To avoid a notarisation request being lost in the event of a temporary notary worker outage or failure, Corda nodes will retry requests if no response is received. This means that if a node does not receive a response within a predefined time period, the node will resend the notarisation request. If the notary takes longer to complete each request than the retry timer, the notarisation queue will grow, potentially overloading the notary. The backpressure mechanism has been designed to offer responsive retry timers based on the current load of the notary, and prevent successive waves of retry attempts hindering notary performance.

The backpressure mechanism ensures that the retry timer is variable, and based on the timeout configuration settings timeout and backoffBase, the number of previous retry attempts for the notarisation request (capped at a maximum defined by the maxRestartCount configuration setting), and an additional jitter factor.
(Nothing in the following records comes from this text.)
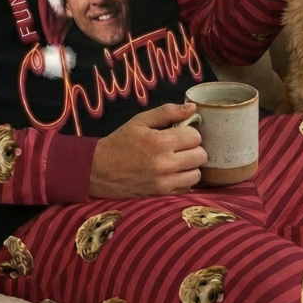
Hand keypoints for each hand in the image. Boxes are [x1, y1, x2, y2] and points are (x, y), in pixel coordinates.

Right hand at [86, 102, 205, 197]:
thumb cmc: (121, 141)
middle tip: (180, 146)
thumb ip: (167, 112)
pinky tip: (173, 172)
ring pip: (197, 173)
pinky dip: (184, 179)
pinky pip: (188, 187)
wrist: (101, 168)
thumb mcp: (140, 121)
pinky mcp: (164, 194)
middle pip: (200, 156)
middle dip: (193, 148)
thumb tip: (192, 108)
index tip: (180, 132)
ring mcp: (166, 182)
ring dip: (191, 165)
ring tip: (177, 159)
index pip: (195, 137)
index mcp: (160, 142)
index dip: (189, 132)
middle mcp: (166, 164)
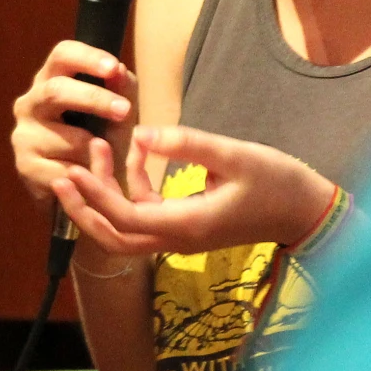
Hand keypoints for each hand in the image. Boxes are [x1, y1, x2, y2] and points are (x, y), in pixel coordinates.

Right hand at [9, 41, 136, 206]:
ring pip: (68, 139)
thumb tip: (119, 71)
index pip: (62, 55)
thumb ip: (122, 92)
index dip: (86, 57)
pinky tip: (90, 179)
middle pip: (56, 91)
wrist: (82, 190)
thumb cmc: (100, 143)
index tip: (113, 67)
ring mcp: (24, 134)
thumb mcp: (118, 116)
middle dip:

The jitter factor introduces a degree of randomness to the calculation, helping to protect the notary against sudden increases in notarisation requests causing a subsequent increase in retry attempts.

Flow Engine Behaviour

When a node makes a notarisation request it receives an estimated completion time. This value represents an upper bound value for time that it should take to process the request, based on the current throughput of the cluster. Once the notarisation request has been processed the node will receive the response, however if no response has been received before the estimated processing time is up then the the node will retry the request.

This mechanism means that requests should always be processed in the event of a notary worker failure, whilst notaries under heavy load do not receive premature, redundant retry requests.

Artemis Messaging Layer Behaviour

A less common scenario that can occur is the notary workers get sent a very large amount of requests which causes the Artemis message broker to become overloaded. For example, if the notary worker receives messages at a greater rate than the maximum rate its Artemis message broker can consume messages from the queue then message processing delays can start to occur.

If running a HA notary cluster then scaling up the worker cluster size will help negate this problem. See Scaling A Notary Cluster for more information. The backpressure within the flow engine should also help to prevent this scenario.